__Job__: Each record below needs to be reproduced precisely, though not its pictures.

━━━━

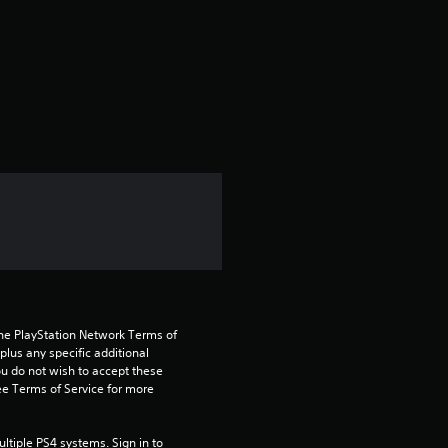
t
a
r
s
f
r
o
m
the PlayStation Network Terms of 
2
us any specific additional 
ou do not wish to accept these 
e Terms of Service for more 
2
8
tiple PS4 systems. Sign in to 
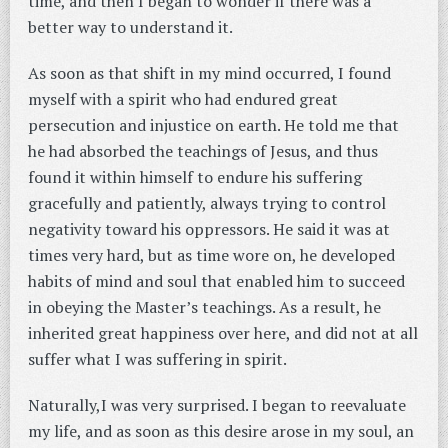
time, and then I began to wonder if there was a
better way to understand it.
As soon as that shift in my mind occurred, I found
myself with a spirit who had endured great
persecution and injustice on earth. He told me that
he had absorbed the teachings of Jesus, and thus
found it within himself to endure his suffering
gracefully and patiently, always trying to control
negativity toward his oppressors. He said it was at
times very hard, but as time wore on, he developed
habits of mind and soul that enabled him to succeed
in obeying the Master’s teachings. As a result, he
inherited great happiness over here, and did not at all
suffer what I was suffering in spirit.
Naturally,I was very surprised. I began to reevaluate
my life, and as soon as this desire arose in my soul, an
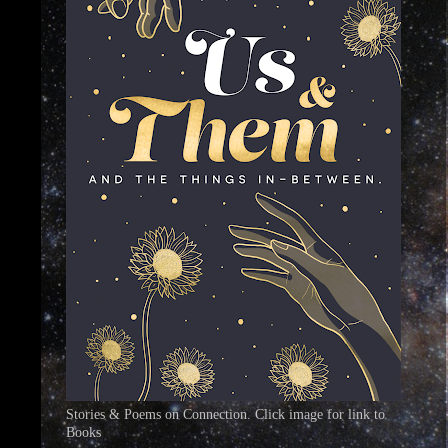
Stories & Poems on Connection. Click image for link to
Books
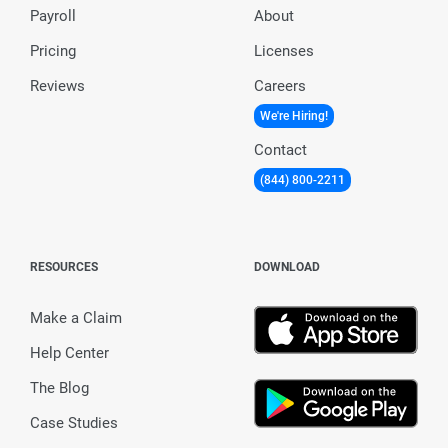
Payroll
About
Pricing
Licenses
Reviews
Careers
We're Hiring!
Contact
(844) 800-2211
RESOURCES
DOWNLOAD
Make a Claim
Help Center
The Blog
Case Studies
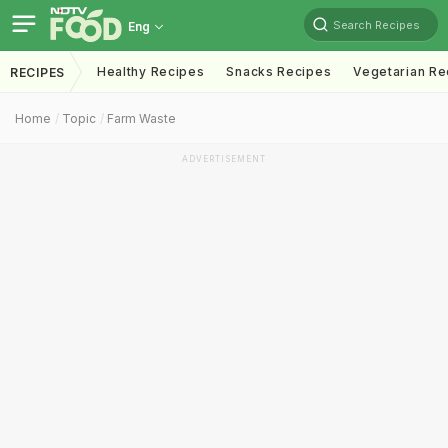
Search Recipes
Eng
Healthy Recipes
Snacks Recipes
Vegetarian Re
RECIPES
Home
Topic
Farm Waste
ADVERTISEMENT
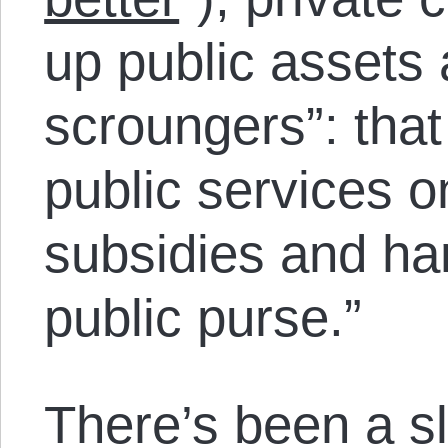
up public assets 
scroungers”: that
public services 
subsidies and ha
public purse.”
There’s been a sl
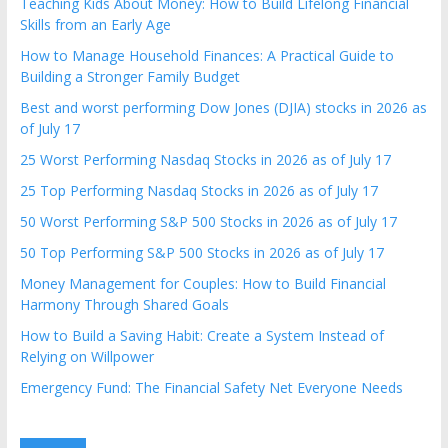
Teaching Kids About Money: How to Build Lifelong Financial
Skills from an Early Age
How to Manage Household Finances: A Practical Guide to
Building a Stronger Family Budget
Best and worst performing Dow Jones (DJIA) stocks in 2026 as
of July 17
25 Worst Performing Nasdaq Stocks in 2026 as of July 17
25 Top Performing Nasdaq Stocks in 2026 as of July 17
50 Worst Performing S&P 500 Stocks in 2026 as of July 17
50 Top Performing S&P 500 Stocks in 2026 as of July 17
Money Management for Couples: How to Build Financial
Harmony Through Shared Goals
How to Build a Saving Habit: Create a System Instead of
Relying on Willpower
Emergency Fund: The Financial Safety Net Everyone Needs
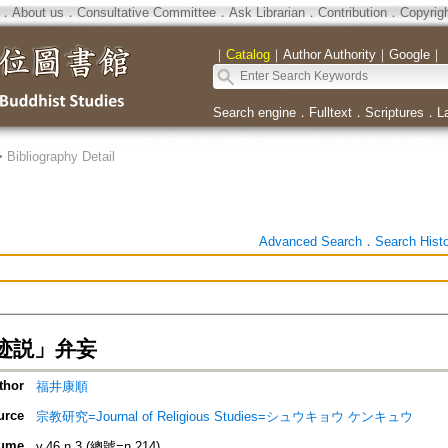
．
About us
．
Consultative Committee
．
Ask Librarian
．
Contribution
．
Copyrig
｜
Catalog
｜
Author Authority
｜
Google
｜
Search engine
．
Fulltext
．
Scriptures
．
L
>
Bibliography Detail
Advanced Search
．
Search Hist
迹説」弁妄
thor
福井康順
urce
宗教研究=Journal of Religious Studies=シュウキョウ ケンキュウ
ume
v.46 n.3 (總號=n.214)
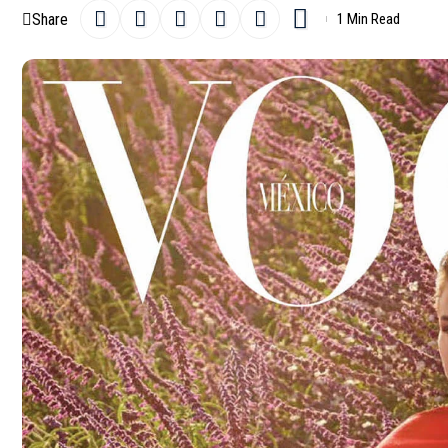
Share
1 Min Read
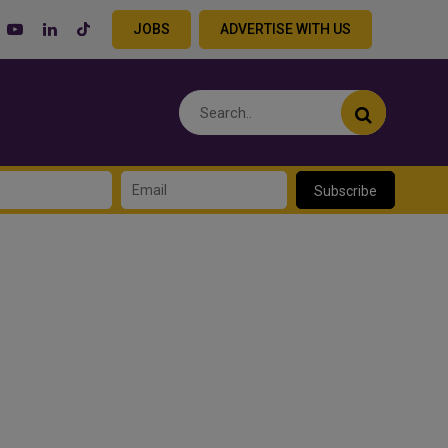
JOBS
ADVERTISE WITH US
Subscribe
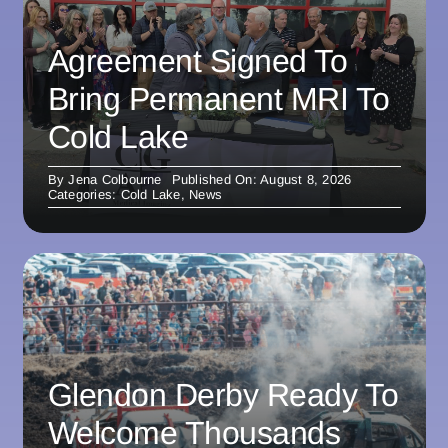
Agreement Signed To
Bring Permanent MRI To
Cold Lake
By
Jena Colbourne
Published On: August 8, 2026
Categories:
Cold Lake
,
News
Glendon Derby Ready To
Welcome Thousands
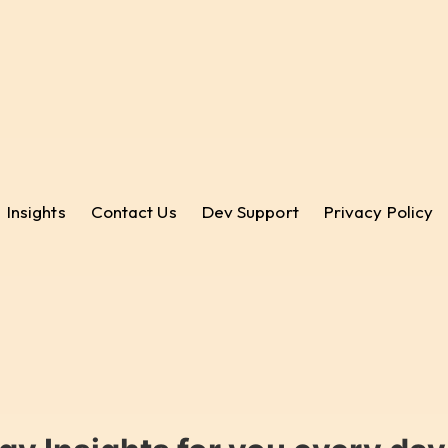
Insights
Contact Us
Dev Support
Privacy Policy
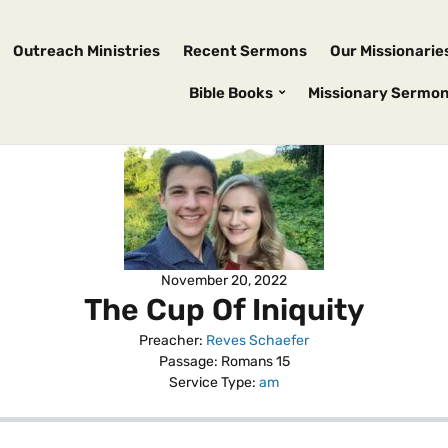
Outreach Ministries
Recent Sermons
Our Missionarie
Bible Books
Missionary Sermo
November 20, 2022
The Cup Of Iniquity
Preacher:
Reves Schaefer
Passage:
Romans 15
Service Type:
am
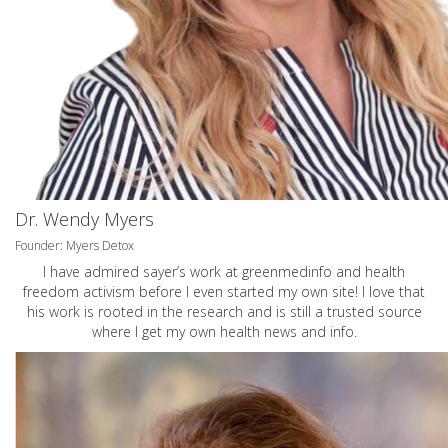
Dr. Wendy Myers
Founder: Myers Detox
I have admired sayer’s work at greenmedinfo and health
freedom activism before I even started my own site! I love that
his work is rooted in the research and is still a trusted source
where I get my own health news and info.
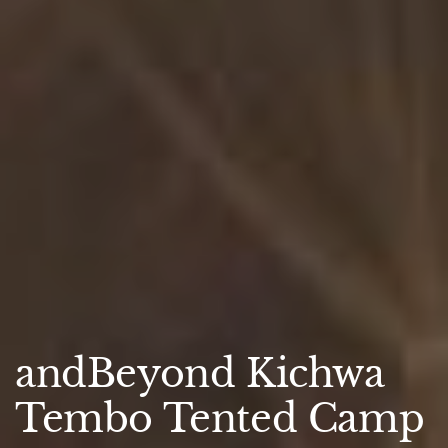
andBeyond Kichwa
Tembo Tented Camp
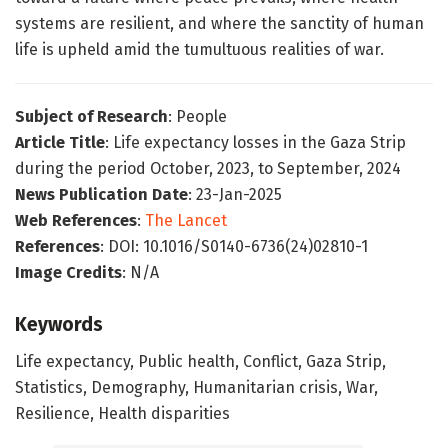
systems are resilient, and where the sanctity of human
life is upheld amid the tumultuous realities of war.
Subject of Research
: People
Article Title
: Life expectancy losses in the Gaza Strip
during the period October, 2023, to September, 2024
News Publication Date
: 23-Jan-2025
Web References
:
The Lancet
References
: DOI: 10.1016/S0140-6736(24)02810-1
Image Credits
: N/A
Keywords
Life expectancy, Public health, Conflict, Gaza Strip,
Statistics, Demography, Humanitarian crisis, War,
Resilience, Health disparities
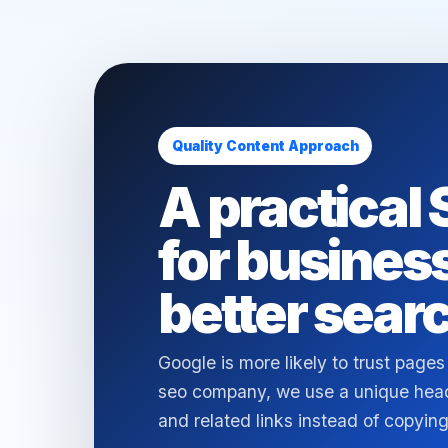
Quality Content Approach
A practical
for busines
better searc
Google is more likely to trust pages
seo company, we use a unique headl
and related links instead of copy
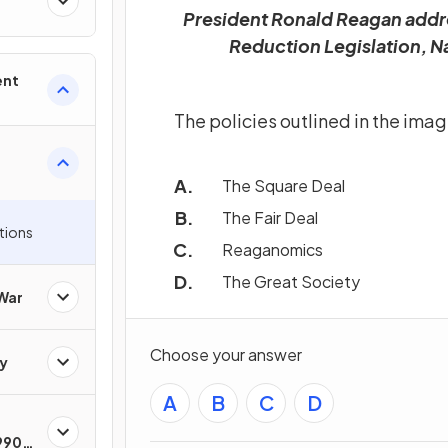
President Ronald Reagan addre
Reduction Legislation, Na
ent
The policies outlined in the ima
The Square Deal
The Fair Deal
tions
Reaganomics
The Great Society
 War
Choose your answer
y
A
B
C
D
1990s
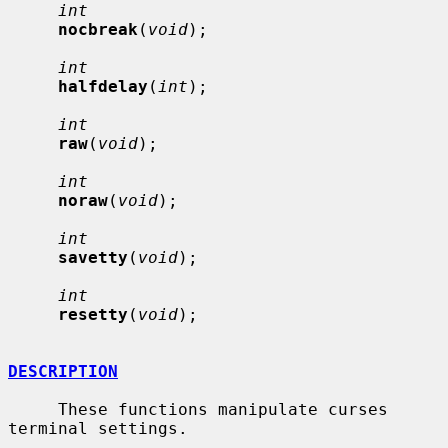
int
nocbreak
(
void
);

int
halfdelay
(
int
);

int
raw
(
void
);

int
noraw
(
void
);

int
savetty
(
void
);

int
resetty
(
void
);

DESCRIPTION
     These functions manipulate curses 
terminal settings.
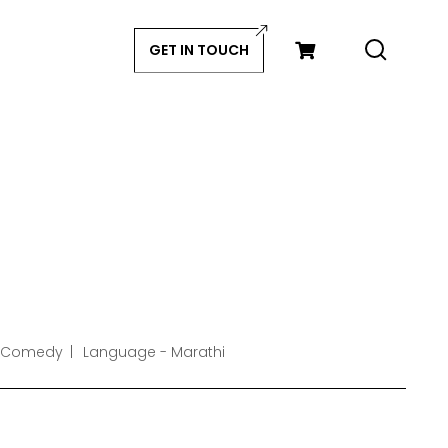
GET IN TOUCH
- Comedy
Language - Marathi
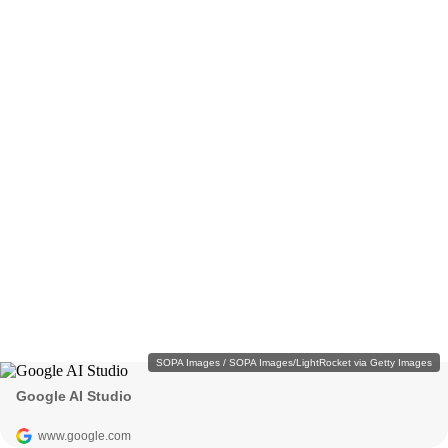
SOPA Images / SOPA Images/LightRocket via Getty Images
Google AI Studio
www.google.com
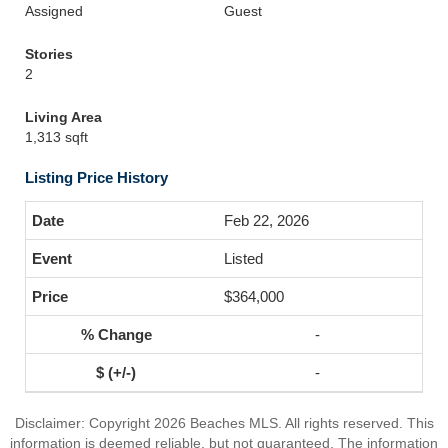
Assigned
Guest
Stories
2
Living Area
1,313 sqft
Listing Price History
Feb 22, 2026
Listed
$364,000
-
-
Disclaimer: Copyright 2026 Beaches MLS. All rights reserved. This
information is deemed reliable, but not guaranteed. The information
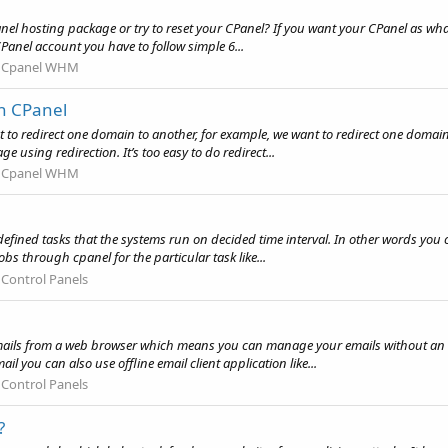
nel hosting package or try to reset your CPanel? If you want your CPanel as what
CPanel account you have to follow simple 6...
:
Cpanel WHM
in CPanel
t to redirect one domain to another, for example, we want to redirect one domai
e using redirection. It’s too easy to do redirect...
:
Cpanel WHM
defined tasks that the systems run on decided time interval. In other words you 
obs through cpanel for the particular task like...
:
Control Panels
mails from a web browser which means you can manage your emails without an 
l you can also use offline email client application like...
:
Control Panels
?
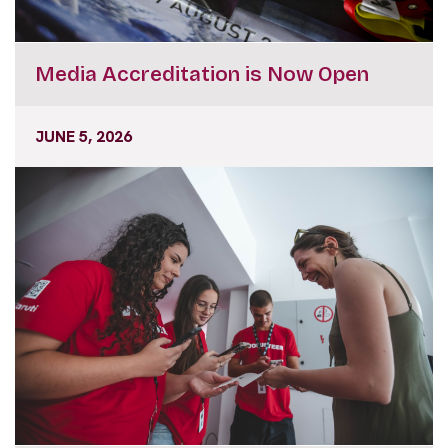
Media Accreditation is Now Open
JUNE 5, 2026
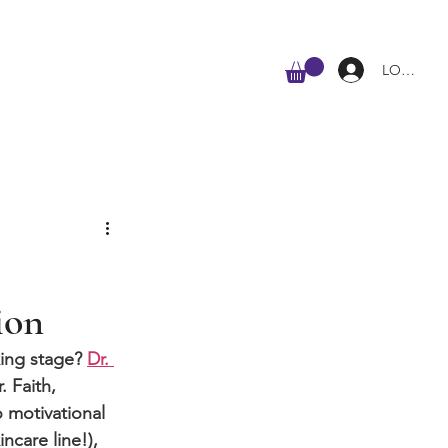
ALL
LOG IN
ion
ing stage? 
Dr. 
. Faith, 
o motivational 
ncare line!), 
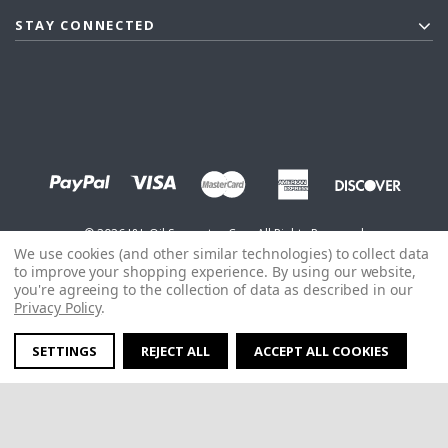
STAY CONNECTED
©
2026
J&L Oil Separator Co. - All Rights Reserved
We use cookies (and other similar technologies) to collect data
to improve your shopping experience.
By using our website,
you're agreeing to the collection of data as described in our
Privacy Policy
.
SETTINGS
REJECT ALL
ACCEPT ALL COOKIES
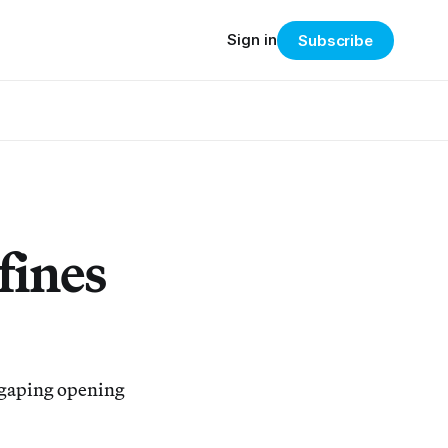
Sign in
Subscribe
fines
 gaping opening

━━━━

__Result of the exercise__:
t
a
r
s
f
r
o
m
the PlayStation Network Terms of 
2
us any specific additional 
ou do not wish to accept these 
e Terms of Service for more 
2
8
tiple PS4 systems. Sign in to 
time, and then I began to wonder if there was a
better way to understand it.
As soon as that shift in my mind occurred, I found
myself with a spirit who had endured great
persecution and injustice on earth. He told me that
he had absorbed the teachings of Jesus, and thus
found it within himself to endure his suffering
gracefully and patiently, always trying to control
negativity toward his oppressors. He said it was at
times very hard, but as time wore on, he developed
habits of mind and soul that enabled him to succeed
in obeying the Master’s teachings. As a result, he
inherited great happiness over here, and did not at all
suffer what I was suffering in spirit.
Naturally,I was very surprised. I began to reevaluate
my life, and as soon as this desire arose in my soul, an
Stories & Poems on Connection. Click image for link to
Books
Payroll
About
Pricing
Licenses
Reviews
Careers
We're Hiring!
Contact
(844) 800-2211
RESOURCES
DOWNLOAD
Make a Claim
Help Center
The Blog
Case Studies
Search Recipes
Eng
Healthy Recipes
Snacks Recipes
Vegetarian Re
RECIPES
Home
Topic
Farm Waste
ADVERTISEMENT
up public assets 
scroungers”: that
public services 
subsidies and ha
public purse.”
There’s been a sl
Teaching Kids About Money: How to Build Lifelong Financial
Skills from an Early Age
How to Manage Household Finances: A Practical Guide to
Building a Stronger Family Budget
Best and worst performing Dow Jones (DJIA) stocks in 2026 as
of July 17
25 Worst Performing Nasdaq Stocks in 2026 as of July 17
25 Top Performing Nasdaq Stocks in 2026 as of July 17
50 Worst Performing S&P 500 Stocks in 2026 as of July 17
50 Top Performing S&P 500 Stocks in 2026 as of July 17
Money Management for Couples: How to Build Financial
Harmony Through Shared Goals
How to Build a Saving Habit: Create a System Instead of
Relying on Willpower
Emergency Fund: The Financial Safety Net Everyone Needs
．
About us
．
Consultative Committee
．
Ask Librarian
．
Contribution
．
Copyrig
｜
Catalog
｜
Author Authority
｜
Google
｜
Search engine
．
Fulltext
．
Scriptures
．
L
>
Bibliography Detail
Advanced Search
．
Search Hist
迹説」弁妄
thor
福井康順
urce
宗教研究=Journal of Religious Studies=シュウキョウ ケンキュウ
ume
v.46 n.3 (總號=n.214)
Share
1 Min Read
JOBS
ADVERTISE WITH US
Subscribe
Agreement Signed To
Bring Permanent MRI To
Cold Lake
By
Jena Colbourne
Published On: August 8, 2026
Categories:
Cold Lake
,
News
Glendon Derby Ready To
Welcome Thousands
Insights
Contact Us
Dev Support
Privacy Policy
Outreach Ministries
Recent Sermons
Our Missionarie
Bible Books
Missionary Sermo
November 20, 2022
The Cup Of Iniquity
Preacher:
Reves Schaefer
Passage:
Romans 15
Service Type:
am
Dr. Wendy Myers
Founder: Myers Detox
I have admired sayer’s work at greenmedinfo and health
freedom activism before I even started my own site! I love that
his work is rooted in the research and is still a trusted source
where I get my own health news and info.
andBeyond Kichwa
Tembo Tented Camp
systems are resilient, and where the sanctity of human
life is upheld amid the tumultuous realities of war.
Subject of Research
: People
Article Title
: Life expectancy losses in the Gaza Strip
during the period October, 2023, to September, 2024
News Publication Date
: 23-Jan-2025
Web References
:
The Lancet
References
: DOI: 10.1016/S0140-6736(24)02810-1
Image Credits
: N/A
Keywords
Life expectancy, Public health, Conflict, Gaza Strip,
Statistics, Demography, Humanitarian crisis, War,
Resilience, Health disparities
Quality Content Approach
A practical
for busines
better searc
Google is more likely to trust pages
seo company, we use a unique headl
and related links instead of copy
President Ronald Reagan addre
Reduction Legislation, Na
ent
The policies outlined in the ima
The Square Deal
The Fair Deal
tions
Reaganomics
The Great Society
 War
Choose your answer
y
A
B
C
D
1990s
int
nocbreak
(
void
);

int
halfdelay
(
int
);

int
raw
(
void
);

int
noraw
(
void
);

int
savetty
(
void
);

int
resetty
(
void
);

DESCRIPTION
     These functions manipulate curses 
terminal settings.
GET IN TOUCH
- Comedy
Language - Marathi
SOPA Images / SOPA Images/LightRocket via Getty Images
Google AI Studio
www.google.com
Assigned
Guest
Stories
2
Living Area
1,313 sqft
Listing Price History
Feb 22, 2026
Listed
$364,000
-
-
Disclaimer: Copyright 2026 Beaches MLS. All rights reserved. This
information is deemed reliable, but not guaranteed. The information
nel hosting package or try to reset your CPanel? If you want your CPanel as what
CPanel account you have to follow simple 6...
:
Cpanel WHM
in CPanel
t to redirect one domain to another, for example, we want to redirect one domai
e using redirection. It’s too easy to do redirect...
:
Cpanel WHM
defined tasks that the systems run on decided time interval. In other words you 
obs through cpanel for the particular task like...
:
Control Panels
mails from a web browser which means you can manage your emails without an 
l you can also use offline email client application like...
:
Control Panels
?
Media Accreditation is Now Open
JUNE 5, 2026
ALL
LOG IN
ion
ing stage? 
Dr. 
. Faith, 
o motivational 
ncare line!), 
STAY CONNECTED
©
2026
J&L Oil Separator Co. - All Rights Reserved
We use cookies (and other similar technologies) to collect data
to improve your shopping experience.
By using our website,
you're agreeing to the collection of data as described in our
Privacy Policy
.
SETTINGS
REJECT ALL
ACCEPT ALL COOKIES
Sign in
Subscribe
fines
 gaping opening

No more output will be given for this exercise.